Il pizzaiolo napoletano di 45 anni reo confesso dell’omicidio della ex moglie Mariarca Mennella, è stato condannato a 20 anni di reclusione tramite rito abbreviato.
La giovane donna, che si era trasferita con i 2 figli a Musile di Piave, nel veneziano, per ricominciare una nuova vita dopo la separazione, era stata accoltellata il 23 luglio del 2017 dall’ex marito Antonio Ascione. La sentenza di colpevolezza, che è stata pronunciata ieri dal Tribunale di Venezia, ha fatto indignare la famiglia della vittima.
La sentenza
L’uomo era stato accusato di omicidio volontario, vincolo di parentela, futili motivi, minorata difesa e minacce. Infatti, per molto tempo si è parlato del fatto che Ascione non avrebbe agito a seguito di un raptus omicida, ma che avrebbe commesso il crimine dopo un’attenta premeditazione e dopo una vera e proprio escalation di violenza. Tuttavia, il giudice non ha riconosciuto le aggravanti dei futili motivi e della premeditazione, ma ha stabilito un risarcimento per i familiari della vittima: 50 mila euro per i 2 figli, 30 mila euro per la madre e 20 mila euro per ciascuno dei 5 fratelli di Mariarca, che si erano costituiti parte civile.
La richiesta di ergastolo
Il Pubblico Ministero, Raffaele Incardona, aveva chiesto che all’imputato fosse dato l’ergastolo “per aver accoltellato ripetutamente sul tronco e sull’arto superiore sinistro la moglie cagionandone la morte con un fendente al dorso che ne perforava il polmone sinistro e che determinava lesioni viscerali e vascolari con emorragia massiva ed esito letale”. Il pizzaiolo 45enne, originario di Torre del Greco, avrebbe agito mentre la vittima stava dormendo, togliendole, quindi, ogni possibilità di difendersi. Tuttavia, la richiesta di ergastolo era stata sostenuta anche da Alberto Berardi, il legale dei familiari della vittima, che ha operato in collaborazione con lo Studio 3A.
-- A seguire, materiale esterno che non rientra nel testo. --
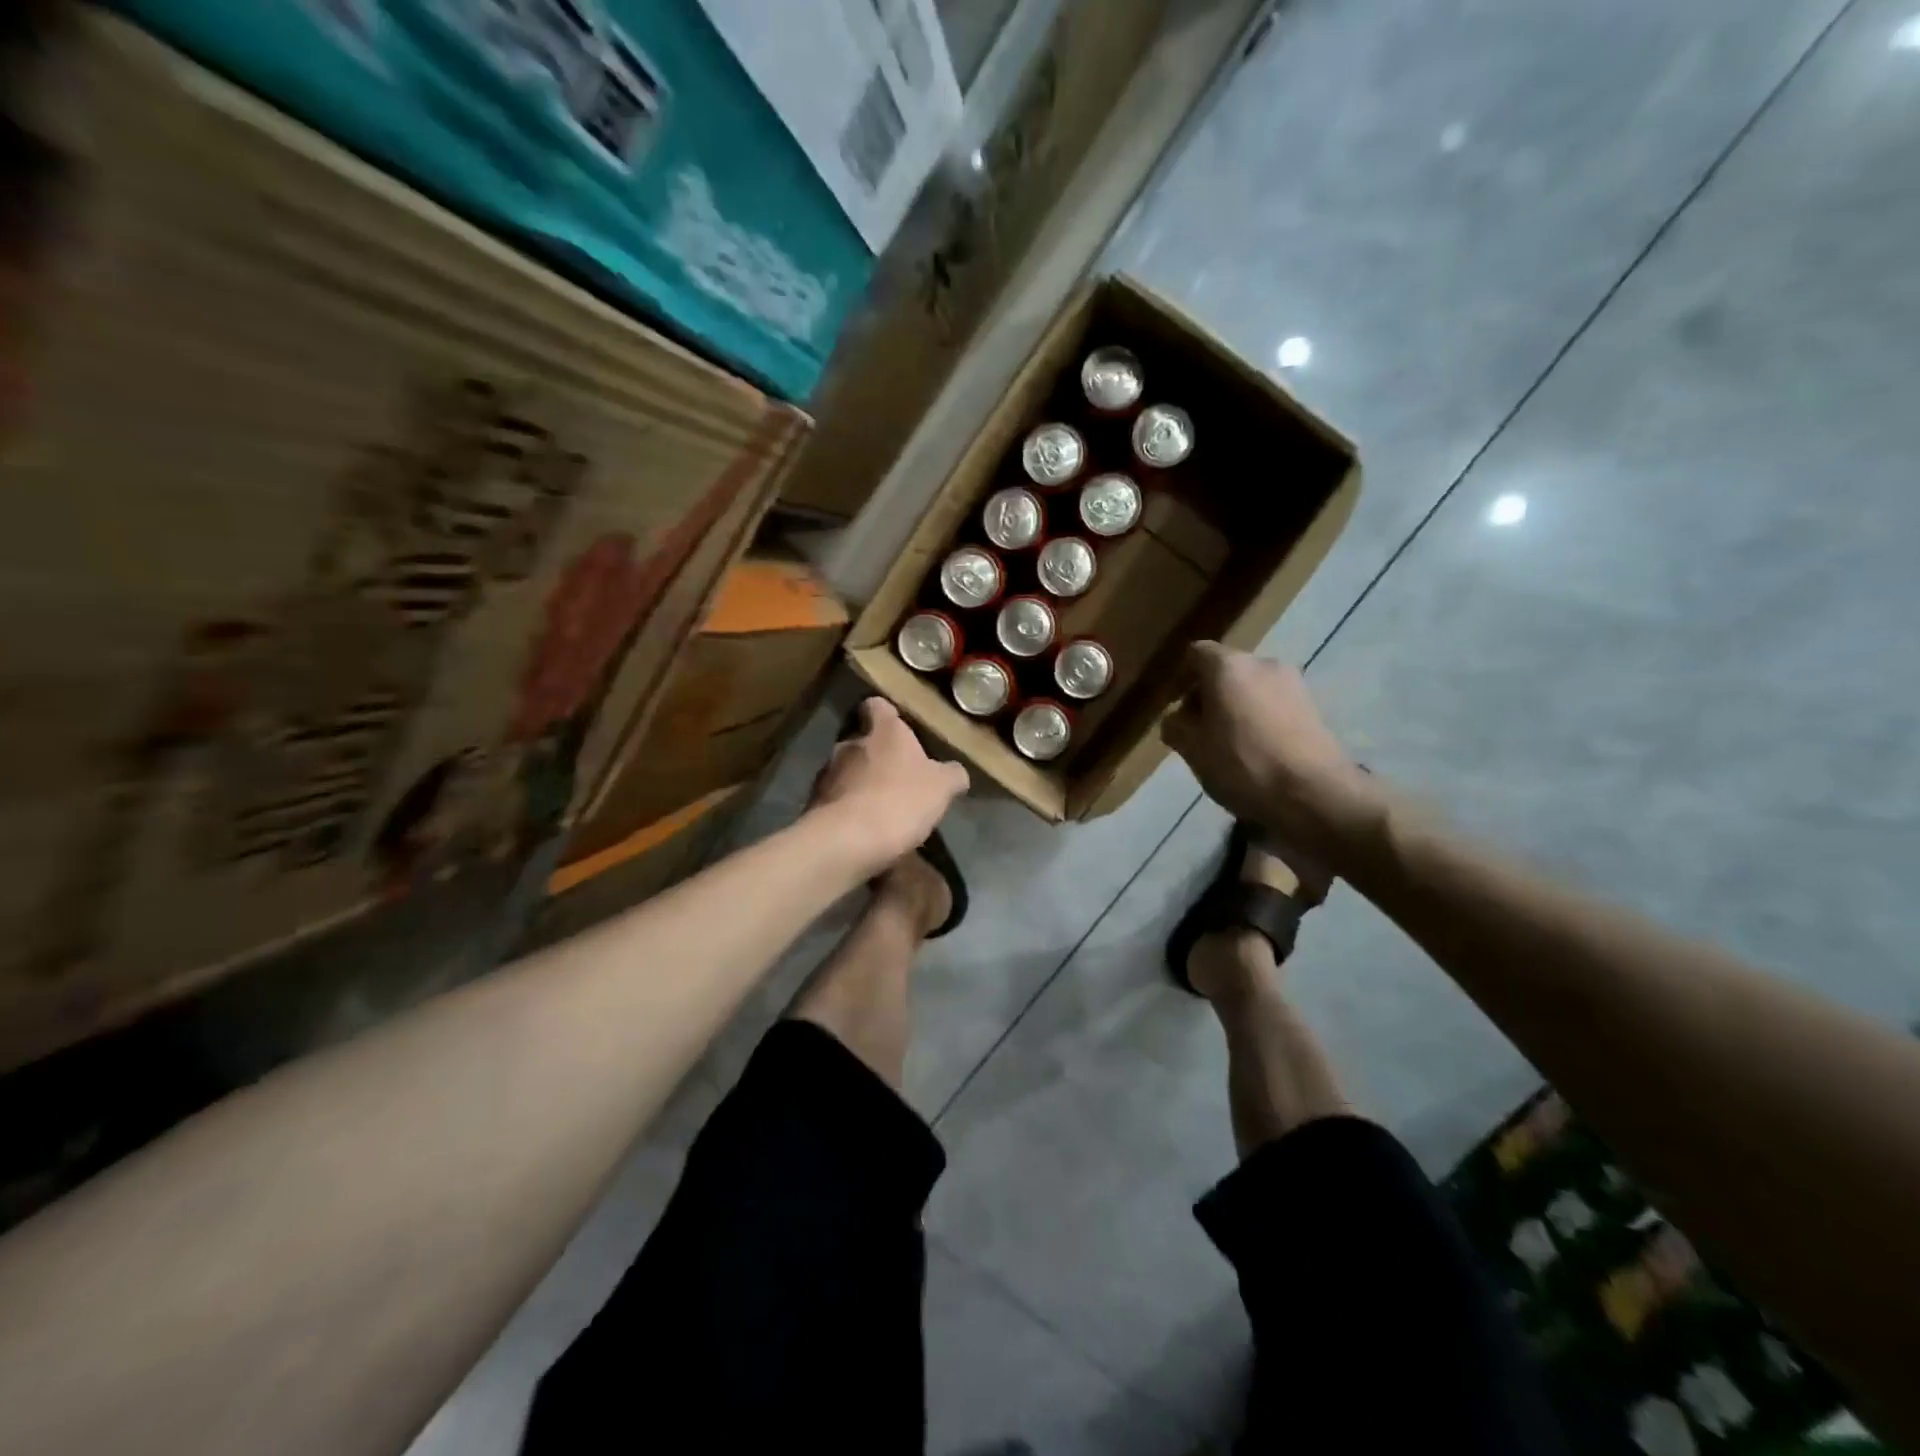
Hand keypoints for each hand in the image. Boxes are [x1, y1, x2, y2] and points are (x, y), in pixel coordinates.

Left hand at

La rabbia dei familiari della vittima
La sentenza emessa, quindi, come si può immaginare, ha lasciato insoddisfatti i parenti della vittima. Infatti, il loro rappresentante legale, ha affermato: “E’ una sentenza che lascia l’amaro in bocca soprattutto per l’aspetto fondamentale della premeditazione, a cui tenevamo particolarmente e per la quale abbiamo tanto lavorato e ci siamo battuti a fondo. Restiamo convinti che ci fossero tutti gli elementi per riconoscerla e che si è trattato di un gesto non estemporaneo, ma meditato nel tempo. Era giusto soprattutto nei confronti della famiglia che fosse riconosciuto che non si è trattato di un delitto d’impeto“. E ancora: “Tra novanta giorni, comunque, leggeremo le motivazioni e poi decideremo il da farsi. Sarebbero stati più giusti trent’anni, che poi sono quelli a cui l’omicida sarebbe stato condannato senza l’effetto premiale del rito abbreviato. Per un delitto odioso che ha distrutto una famiglia e ha lasciato senza genitori due figli minori, Ascione se ne esce con una pena assolutamente inadeguata. E’ una delle storture del sistema”.
Tuttavia, ha parlare è stata anche la sorella della 38enne assassinata, Assunta Mennella, che si è detta indignata per quanto deciso dai giudici. “Siamo tutti profondamente amareggiati, indignati e arrabbiati e aspettiamo a calmarci un po’ prima di informare i miei nipoti, a cui il padre ha già rovinato la vita. Non capiamo come non abbiano potuto riconoscere la premeditazione: c’erano anche i messaggi sul telefono di mia nipote che provavano come l’assassino avesse minacciato di morte Mariarca con un coltello pochi giorni prima. Siamo molto deluse. Mia sorella non ha avuto giustizia”. Queste le parole con cui la donna ha espresso la sua frustrazione per la sentenza emessa poche ore fa.